■ **What is needed**:
Skip the pictures and repeat each line of the data exactly.

■ **Provided records**:

○ ○ ○ ○

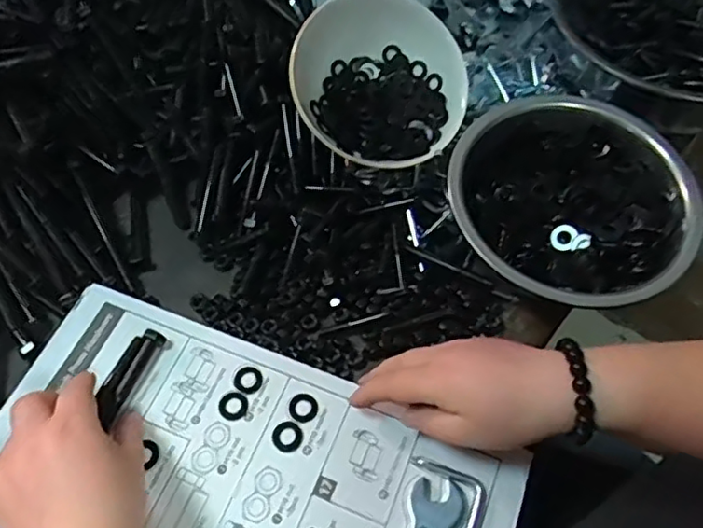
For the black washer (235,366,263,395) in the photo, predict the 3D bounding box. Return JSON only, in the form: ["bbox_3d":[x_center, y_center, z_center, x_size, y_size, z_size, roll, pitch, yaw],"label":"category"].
[{"bbox_3d":[-0.070,0.079,0.424,0.018,0.004,0.020,-36,67,-19],"label":"black washer"}]

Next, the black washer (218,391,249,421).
[{"bbox_3d":[-0.078,0.093,0.414,0.019,0.004,0.020,0,61,-1],"label":"black washer"}]

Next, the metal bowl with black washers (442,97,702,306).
[{"bbox_3d":[0.156,-0.044,0.455,0.155,0.068,0.170,0,61,-1],"label":"metal bowl with black washers"}]

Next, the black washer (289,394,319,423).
[{"bbox_3d":[-0.032,0.095,0.413,0.019,0.004,0.019,0,61,-1],"label":"black washer"}]

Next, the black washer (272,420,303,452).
[{"bbox_3d":[-0.041,0.111,0.404,0.019,0.004,0.019,0,61,-1],"label":"black washer"}]

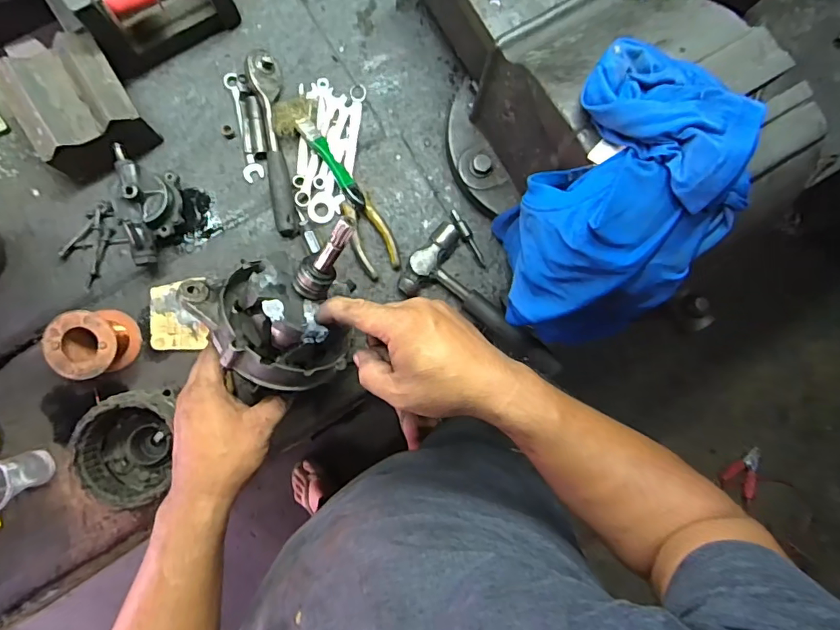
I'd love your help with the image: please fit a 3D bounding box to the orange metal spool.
[{"bbox_3d":[-0.404,0.036,0.590,0.074,0.070,0.079,0,85,-4],"label":"orange metal spool"}]

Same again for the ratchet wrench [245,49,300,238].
[{"bbox_3d":[-0.198,-0.228,0.637,0.043,0.036,0.245,-7,86,-5],"label":"ratchet wrench"}]

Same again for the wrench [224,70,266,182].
[{"bbox_3d":[-0.243,-0.255,0.647,0.028,0.014,0.150,-17,87,-5],"label":"wrench"}]

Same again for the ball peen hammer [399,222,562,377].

○ ○ ○ ○

■ **Result**:
For the black washer (235,366,263,395) in the photo, predict the 3D bounding box. Return JSON only, in the form: ["bbox_3d":[x_center, y_center, z_center, x_size, y_size, z_size, roll, pitch, yaw],"label":"category"].
[{"bbox_3d":[-0.070,0.079,0.424,0.018,0.004,0.020,-36,67,-19],"label":"black washer"}]

Next, the black washer (218,391,249,421).
[{"bbox_3d":[-0.078,0.093,0.414,0.019,0.004,0.020,0,61,-1],"label":"black washer"}]

Next, the metal bowl with black washers (442,97,702,306).
[{"bbox_3d":[0.156,-0.044,0.455,0.155,0.068,0.170,0,61,-1],"label":"metal bowl with black washers"}]

Next, the black washer (289,394,319,423).
[{"bbox_3d":[-0.032,0.095,0.413,0.019,0.004,0.019,0,61,-1],"label":"black washer"}]

Next, the black washer (272,420,303,452).
[{"bbox_3d":[-0.041,0.111,0.404,0.019,0.004,0.019,0,61,-1],"label":"black washer"}]

I'd love your help with the image: please fit a 3D bounding box to the orange metal spool.
[{"bbox_3d":[-0.404,0.036,0.590,0.074,0.070,0.079,0,85,-4],"label":"orange metal spool"}]

Same again for the ratchet wrench [245,49,300,238].
[{"bbox_3d":[-0.198,-0.228,0.637,0.043,0.036,0.245,-7,86,-5],"label":"ratchet wrench"}]

Same again for the wrench [224,70,266,182].
[{"bbox_3d":[-0.243,-0.255,0.647,0.028,0.014,0.150,-17,87,-5],"label":"wrench"}]

Same again for the ball peen hammer [399,222,562,377].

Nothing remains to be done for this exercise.